I always had a fondness for the dish, although it was too difficult to explain to people who didn’t understand what it was.  When I lived in McPherson, I once described it to my best friend, Wilma, across the street.  “Oh,” she said, we call that “Knipp”.  She originated from another German Lutheran settlement around Kinsley, KS and she knew exactly what I was talking about.  Except, in their tradition you would put pancake syrup on it!  Ewwwww…….not for me!  

 I’ve researched this a bit on the ‘net, and found recipes from up in Ohio and other German communities.  We have a recipe that uses ground beef and ground pork in it, but the texture isn’t to my liking.  This last winter our son-in-law gave us some neckbones they got when they sent a hog to be processed.  So, my husband tried his hand at making it the old-fashioned way.  Now he knows what I was talking about with the texture thing and he prefers the flavor and texture obtained from boiling boney parts.  Funny thing…..he’s the one that eats this for breakfast when we have it, but his idea is that it isn’t served on bread but has to be accompanied by fried eggs.  He just doesn’t get it!

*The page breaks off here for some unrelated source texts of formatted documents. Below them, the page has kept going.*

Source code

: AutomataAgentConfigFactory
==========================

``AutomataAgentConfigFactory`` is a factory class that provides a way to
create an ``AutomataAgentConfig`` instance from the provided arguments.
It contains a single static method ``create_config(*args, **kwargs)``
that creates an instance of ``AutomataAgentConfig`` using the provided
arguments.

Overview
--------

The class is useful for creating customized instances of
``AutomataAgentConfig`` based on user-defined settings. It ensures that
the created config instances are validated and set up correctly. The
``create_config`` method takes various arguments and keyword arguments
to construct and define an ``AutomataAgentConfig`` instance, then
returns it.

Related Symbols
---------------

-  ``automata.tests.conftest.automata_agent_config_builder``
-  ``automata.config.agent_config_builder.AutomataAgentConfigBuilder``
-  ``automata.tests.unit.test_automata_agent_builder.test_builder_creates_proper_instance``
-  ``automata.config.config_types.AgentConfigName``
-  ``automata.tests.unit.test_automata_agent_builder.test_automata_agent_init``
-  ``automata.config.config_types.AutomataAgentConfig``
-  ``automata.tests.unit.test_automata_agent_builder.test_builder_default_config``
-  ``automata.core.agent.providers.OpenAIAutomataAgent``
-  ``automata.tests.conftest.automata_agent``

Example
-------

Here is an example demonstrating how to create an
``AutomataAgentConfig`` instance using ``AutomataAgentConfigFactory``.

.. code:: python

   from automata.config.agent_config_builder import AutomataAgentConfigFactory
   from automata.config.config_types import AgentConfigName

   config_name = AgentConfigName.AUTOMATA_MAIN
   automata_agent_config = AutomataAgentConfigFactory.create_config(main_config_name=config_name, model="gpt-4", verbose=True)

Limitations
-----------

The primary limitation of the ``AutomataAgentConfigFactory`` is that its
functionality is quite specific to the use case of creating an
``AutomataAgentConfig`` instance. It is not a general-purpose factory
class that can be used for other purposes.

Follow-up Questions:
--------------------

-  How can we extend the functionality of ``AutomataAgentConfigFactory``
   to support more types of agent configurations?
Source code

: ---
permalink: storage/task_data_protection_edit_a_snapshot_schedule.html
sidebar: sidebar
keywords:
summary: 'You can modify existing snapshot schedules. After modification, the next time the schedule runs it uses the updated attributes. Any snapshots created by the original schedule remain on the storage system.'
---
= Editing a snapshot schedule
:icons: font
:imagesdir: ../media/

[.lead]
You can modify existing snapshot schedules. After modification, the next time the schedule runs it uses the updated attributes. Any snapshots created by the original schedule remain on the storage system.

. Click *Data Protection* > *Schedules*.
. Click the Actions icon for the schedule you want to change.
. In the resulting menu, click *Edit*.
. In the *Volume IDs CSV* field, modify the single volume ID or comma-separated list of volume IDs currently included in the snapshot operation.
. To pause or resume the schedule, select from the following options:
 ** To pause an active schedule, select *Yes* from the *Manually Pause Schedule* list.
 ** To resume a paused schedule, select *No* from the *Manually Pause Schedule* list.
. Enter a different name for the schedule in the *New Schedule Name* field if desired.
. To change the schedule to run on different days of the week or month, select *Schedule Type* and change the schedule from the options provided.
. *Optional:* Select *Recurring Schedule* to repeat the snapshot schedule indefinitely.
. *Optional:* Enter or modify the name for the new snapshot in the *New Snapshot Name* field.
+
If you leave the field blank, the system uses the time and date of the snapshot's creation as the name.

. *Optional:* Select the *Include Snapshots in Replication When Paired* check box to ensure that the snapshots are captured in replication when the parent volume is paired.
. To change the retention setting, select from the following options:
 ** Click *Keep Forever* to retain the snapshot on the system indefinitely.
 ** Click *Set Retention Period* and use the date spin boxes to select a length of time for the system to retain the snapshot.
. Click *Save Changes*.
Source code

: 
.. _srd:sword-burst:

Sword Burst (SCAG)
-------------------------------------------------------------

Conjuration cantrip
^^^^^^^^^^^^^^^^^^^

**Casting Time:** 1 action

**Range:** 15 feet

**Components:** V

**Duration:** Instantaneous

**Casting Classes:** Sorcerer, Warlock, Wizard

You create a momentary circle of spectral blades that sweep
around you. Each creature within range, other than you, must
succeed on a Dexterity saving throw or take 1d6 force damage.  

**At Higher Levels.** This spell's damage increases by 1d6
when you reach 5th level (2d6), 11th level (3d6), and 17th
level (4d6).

Here is the recipe from the cookbook that Betty copied on tablet paper, then somehow it got pasted into the cookbook.   I can just picture Betty telling Mom that we needed to have the recipe for this good stuff written down and Mom describing how its made.


Put the head, the heart, the tongue and other left oven meat in a boiler and cover with water.  Cook for at least 4 hours.  Grind the meat. The water that is left over from the meat should have in it – onions, salt, pepper.  Then boil.  Put in oatmeal and cook.  Add meat and cook some more, stirring constantly.  Add more salt if needed.